▸ **WHAT TO PRODUCE**
Once the data has been read, print it back in full, exactly.

Stored data:
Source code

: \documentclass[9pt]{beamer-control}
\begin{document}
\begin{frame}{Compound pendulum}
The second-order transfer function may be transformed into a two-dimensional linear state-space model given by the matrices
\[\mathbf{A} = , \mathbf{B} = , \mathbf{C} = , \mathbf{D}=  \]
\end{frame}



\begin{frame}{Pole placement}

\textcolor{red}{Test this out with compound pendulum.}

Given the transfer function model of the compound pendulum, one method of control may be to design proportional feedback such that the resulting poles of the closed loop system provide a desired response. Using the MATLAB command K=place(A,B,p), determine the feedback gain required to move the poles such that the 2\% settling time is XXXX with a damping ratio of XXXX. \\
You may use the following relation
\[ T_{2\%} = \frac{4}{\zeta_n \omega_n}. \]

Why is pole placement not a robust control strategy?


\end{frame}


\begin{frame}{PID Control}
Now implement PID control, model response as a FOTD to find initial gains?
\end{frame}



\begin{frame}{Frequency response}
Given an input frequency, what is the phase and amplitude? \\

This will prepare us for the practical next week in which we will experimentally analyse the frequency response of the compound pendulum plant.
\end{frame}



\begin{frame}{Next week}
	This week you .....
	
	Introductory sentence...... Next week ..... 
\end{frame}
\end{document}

▸ **PROBLEM SOLUTION**
Source code

: \documentclass[9pt]{beamer-control}
\begin{document}
\begin{frame}{Compound pendulum}
The second-order transfer function may be transformed into a two-dimensional linear state-space model given by the matrices
\[\mathbf{A} = , \mathbf{B} = , \mathbf{C} = , \mathbf{D}=  \]
\end{frame}



\begin{frame}{Pole placement}

\textcolor{red}{Test this out with compound pendulum.}

Given the transfer function model of the compound pendulum, one method of control may be to design proportional feedback such that the resulting poles of the closed loop system provide a desired response. Using the MATLAB command K=place(A,B,p), determine the feedback gain required to move the poles such that the 2\% settling time is XXXX with a damping ratio of XXXX. \\
You may use the following relation
\[ T_{2\%} = \frac{4}{\zeta_n \omega_n}. \]

Why is pole placement not a robust control strategy?


\end{frame}


\begin{frame}{PID Control}
Now implement PID control, model response as a FOTD to find initial gains?
\end{frame}



\begin{frame}{Frequency response}
Given an input frequency, what is the phase and amplitude? \\

This will prepare us for the practical next week in which we will experimentally analyse the frequency response of the compound pendulum plant.
\end{frame}



\begin{frame}{Next week}
	This week you .....
	
	Introductory sentence...... Next week ..... 
\end{frame}
\end{document}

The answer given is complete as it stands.